* [Aim]
Change every "Transcribe" in the listing below to "Write out" and give all the lines again with nothing else altered. Leave the pictures out.

--- Begin Data excerpts ---

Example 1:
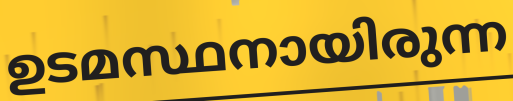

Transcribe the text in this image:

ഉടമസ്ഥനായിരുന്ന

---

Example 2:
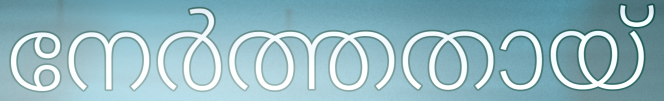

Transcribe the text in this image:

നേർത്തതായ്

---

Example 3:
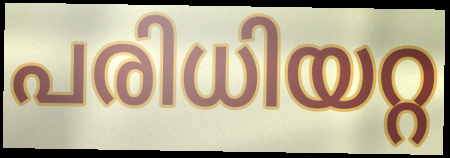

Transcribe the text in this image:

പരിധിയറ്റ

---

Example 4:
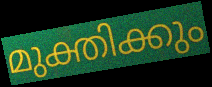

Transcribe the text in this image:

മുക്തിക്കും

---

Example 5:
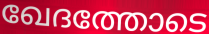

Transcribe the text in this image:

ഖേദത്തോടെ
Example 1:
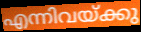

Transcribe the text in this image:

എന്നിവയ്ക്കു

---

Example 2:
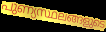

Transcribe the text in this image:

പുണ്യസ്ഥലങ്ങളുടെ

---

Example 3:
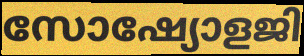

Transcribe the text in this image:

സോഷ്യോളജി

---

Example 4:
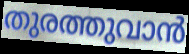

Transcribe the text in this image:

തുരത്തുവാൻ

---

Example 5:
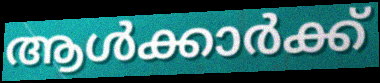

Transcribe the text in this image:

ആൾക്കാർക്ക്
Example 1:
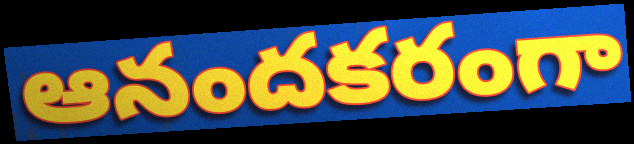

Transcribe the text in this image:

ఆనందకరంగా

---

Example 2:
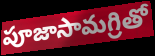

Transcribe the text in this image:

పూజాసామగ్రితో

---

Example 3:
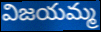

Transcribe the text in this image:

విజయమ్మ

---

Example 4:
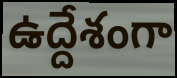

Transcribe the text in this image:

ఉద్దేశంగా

--- End Data excerpts ---

* [Exercise output]
Example 1:

Write out the text in this image:

ഉടമസ്ഥനായിരുന്ന

---

Example 2:

Write out the text in this image:

നേർത്തതായ്

---

Example 3:

Write out the text in this image:

പരിധിയറ്റ

---

Example 4:

Write out the text in this image:

മുക്തിക്കും

---

Example 5:

Write out the text in this image:

ഖേദത്തോടെ
Example 1:

Write out the text in this image:

എന്നിവയ്ക്കു

---

Example 2:

Write out the text in this image:

പുണ്യസ്ഥലങ്ങളുടെ

---

Example 3:

Write out the text in this image:

സോഷ്യോളജി

---

Example 4:

Write out the text in this image:

തുരത്തുവാൻ

---

Example 5:

Write out the text in this image:

ആൾക്കാർക്ക്
Example 1:

Write out the text in this image:

ఆనందకరంగా

---

Example 2:

Write out the text in this image:

పూజాసామగ్రితో

---

Example 3:

Write out the text in this image:

విజయమ్మ

---

Example 4:

Write out the text in this image:

ఉద్దేశంగా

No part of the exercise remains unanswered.